→ **TEXT SECTION**:
__________
1.     Only permanent and ordered things have providence, but not individuals (Aristotle)
2.     Everything has divine providence (Asharite)
3.     Man has free will, but divine providence also acts over everything using divine wisdom (Mutazilite)
4.     Man and God have free will, and God is just. Divine providence acts over all humans using divine justice. This may imply some “suffering of love.” It may also imply violations of natural law. (Believers in the Torah)

Maimonides explains the problems he has with each of these theories, and proposes his own that combines the Torah theory with Aristotle’s theory. It is important to point out that Maimonides explicitly connects Aristotle’s view with that about creation. Regarding Aristotle’s view, he writes, “This view is closely connected with his theory of the Eternity of the Universe and with his opinion that everything different from the existing order of things in Nature is impossible. It is the belief of those who turned away from our Law…” If so, it would make sense for Maimonides to take elements of it into account as he did for creation. Thus, his own opinion is such that he agrees with the Torah view in that Divine providence acts over humans and rewards them for good deeds and punishes them for the bad[9] . However, Aristotle is correct about other aspects of the world, such as individual animals, the natural world, which are left to chance. A leaf blows because of natural chance, not because God specifically willed it. In doing this, he explicitly combines the two approaches to form a synthesized third.
This method is not limited to the Guide. In his commentary to the 10th chapter of Mishnah Sanhedrin, known as Perek Helek, Maimonides delineates three groups of interpreters of Torah and aggadic portions of the Talmud.[xxiii] The first group believes in the Torah and the rabbis, and reads the texts, even the fantastic ones, literally, and are happy to do so in what they consider religious faith. The second group does not believe in the Torah and the rabbis, and also reads these texts literally, but in order to mock them. Both these groups are large. The last group, smallest of them all, are people who take a middle path: they believe in the Torah and the rabbis, and therefore read the text in such a way that though the usual way is to read it literally, when it comes to the impossible, it is read figuratively. Again, this is the Maimonidean middle way, taking the moderate position among a few when it does not come to demonstrable facts.
__________
→ **INPUT DATA**:
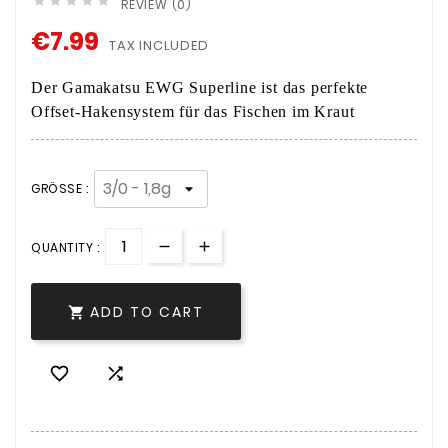





REVIEW (0)
€7.99
TAX INCLUDED
Der Gamakatsu EWG Superline ist das perfekte
Offset-Hakensystem für das Fischen im Kraut
GRÖSSE :
QUANTITY :
ADD TO CART



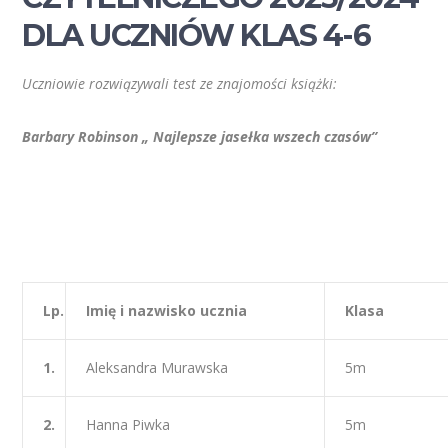
DLA UCZNIÓW KLAS 4-6
Uczniowie rozwiązywali test ze znajomości książki:
Barbary Robinson „ Najlepsze jasełka wszech czasów”
Lp.
Imię i nazwisko ucznia
Klasa
1.
Aleksandra Murawska
5m
2.
Hanna Piwka
5m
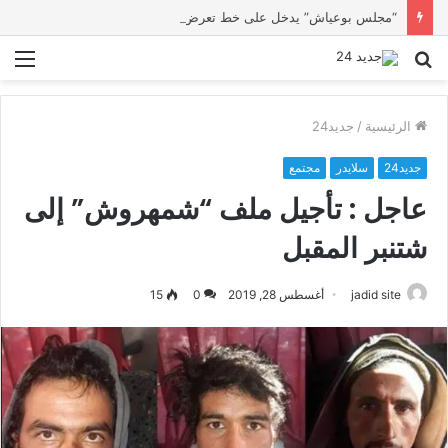
“مجلس بوعياش” يدخل على خط تعرض شاب لتهديد من فرد القوات العمومية
بحث
الق
عن
الرئيسية
/
جديد24
جديد24
سلايدر
مجتمع
عاجل : تأجيل ملف “شمهروش” إلى
شتنبر المقبل
jadid site
أغسطس 28, 2019
0
15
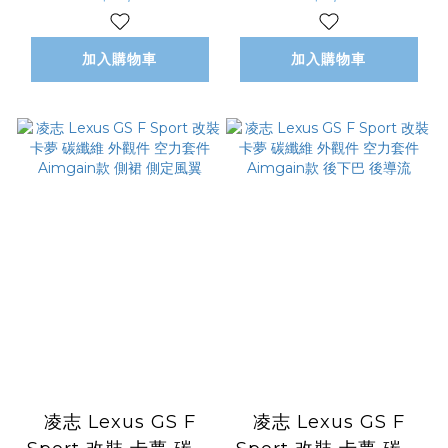
Aimgain款 前下巴
Aimgain款 頂翼 上
前導流
擾流板
加入購物車
加入購物車
凌志 Lexus GS F
凌志 Lexus GS F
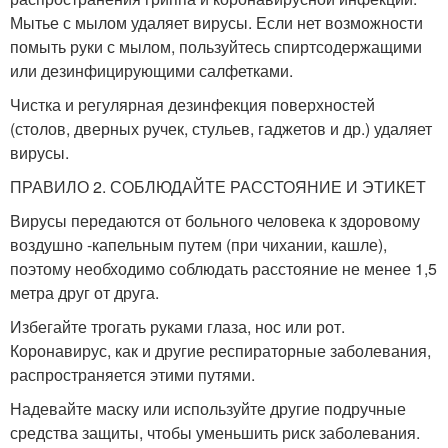
Мытье с мылом удаляет вирусы. Если нет возможности
помыть руки с мылом, пользуйтесь спиртсодержащими
или дезинфицирующими салфетками.
Чистка и регулярная дезинфекция поверхностей
(столов, дверных ручек, стульев, гаджетов и др.) удаляет
вирусы.
ПРАВИЛО 2. СОБЛЮДАЙТЕ РАССТОЯНИЕ И ЭТИКЕТ
Вирусы передаются от больного человека к здоровому
воздушно -капельным путем (при чихании, кашле),
поэтому необходимо соблюдать расстояние не менее 1,5
метра друг от друга.
Избегайте трогать руками глаза, нос или рот.
Коронавирус, как и другие респираторные заболевания,
распространяется этими путями.
Надевайте маску или используйте другие подручные
средства защиты, чтобы уменьшить риск заболевания.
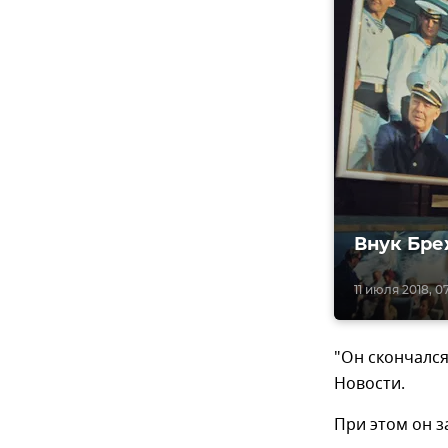
Внук Бре
11 июля 2018, 07
"Он скончался
Новости.
При этом он з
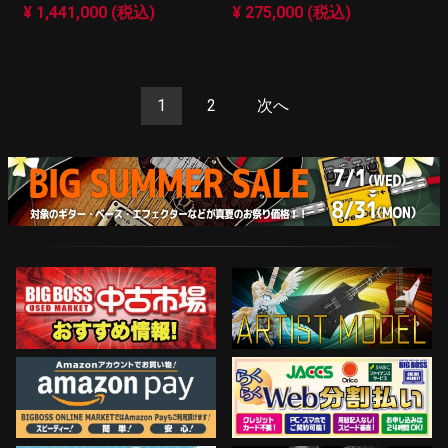
¥ 1,441,000 (税込)
¥ 275,000 (税込)
1
2
次へ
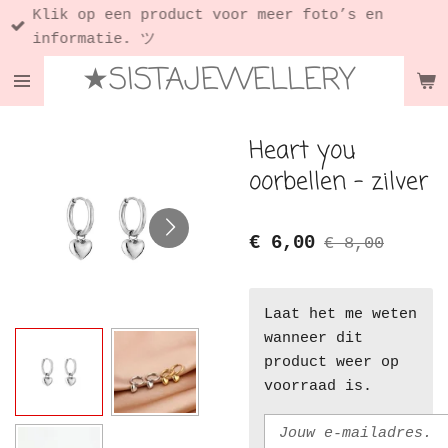
Klik op een product voor meer foto’s en
Ga
informatie. ツ
direct
★SISTAJEWELLERY
naar
de
hoofdinhoud
Heart you
oorbellen - zilver
€ 6,00
€ 8,00
Laat het me weten
wanneer dit
product weer op
voorraad is.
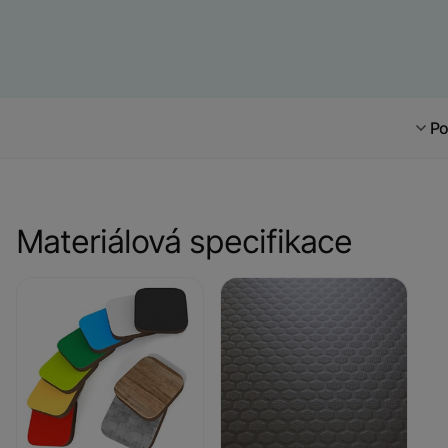
Po
Materiálová specifikace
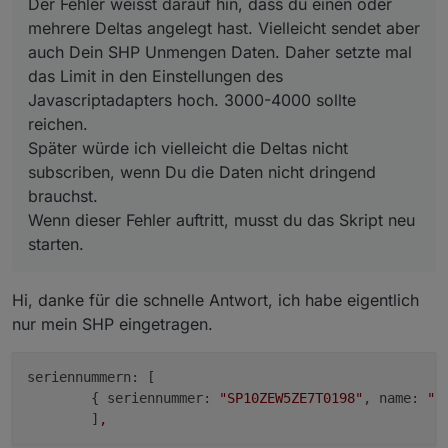
Der Fehler weisst darauf hin, dass du einen oder
mehrere Deltas angelegt hast. Vielleicht sendet aber
auch Dein SHP Unmengen Daten. Daher setzte mal
das Limit in den Einstellungen des
Javascriptadapters hoch. 3000-4000 sollte
reichen.
Später würde ich vielleicht die Deltas nicht
subscriben, wenn Du die Daten nicht dringend
brauchst.
Wenn dieser Fehler auftritt, musst du das Skript neu
starten.
Hi, danke für die schnelle Antwort, ich habe eigentlich
nur mein SHP eingetragen.
seriennummern:
 [

        { 
seriennummer:
"SP10ZEW5ZE7T0198"
, 
name:
"S
        ]
,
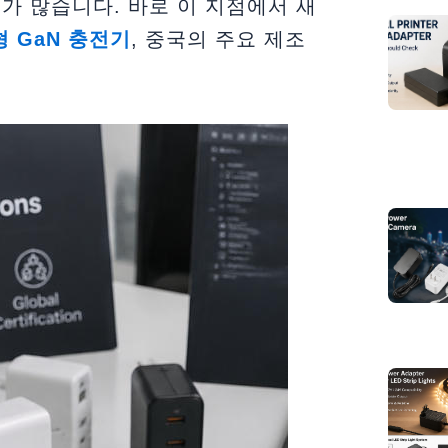
가 많습니다. 바로 이 지점에서 새
춤형 GaN 충전기
, 중국의 주요 제조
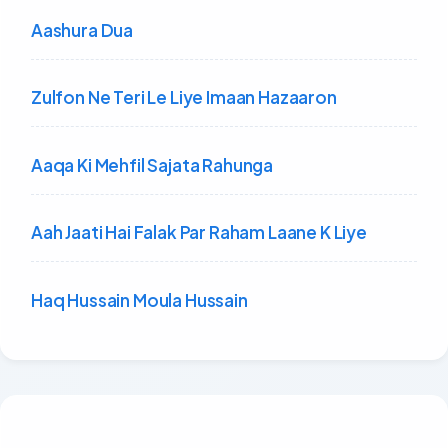
Aashura Dua
Zulfon Ne Teri Le Liye Imaan Hazaaron
Aaqa Ki Mehfil Sajata Rahunga
Aah Jaati Hai Falak Par Raham Laane K Liye
Haq Hussain Moula Hussain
__________
→ **DESCRIPTION OF THE TASK**:
Extract the passage from "1.     Only permanent and" to "divine wisdom (Mutazilite)" out of the text on Maimonides and divine providence. The records were taken from a separate source.

→ **ANSWER SECTION**:
1.     Only permanent and ordered things have providence, but not individuals (Aristotle)
2.     Everything has divine providence (Asharite)
3.     Man has free will, but divine providence also acts over everything using divine wisdom (Mutazilite)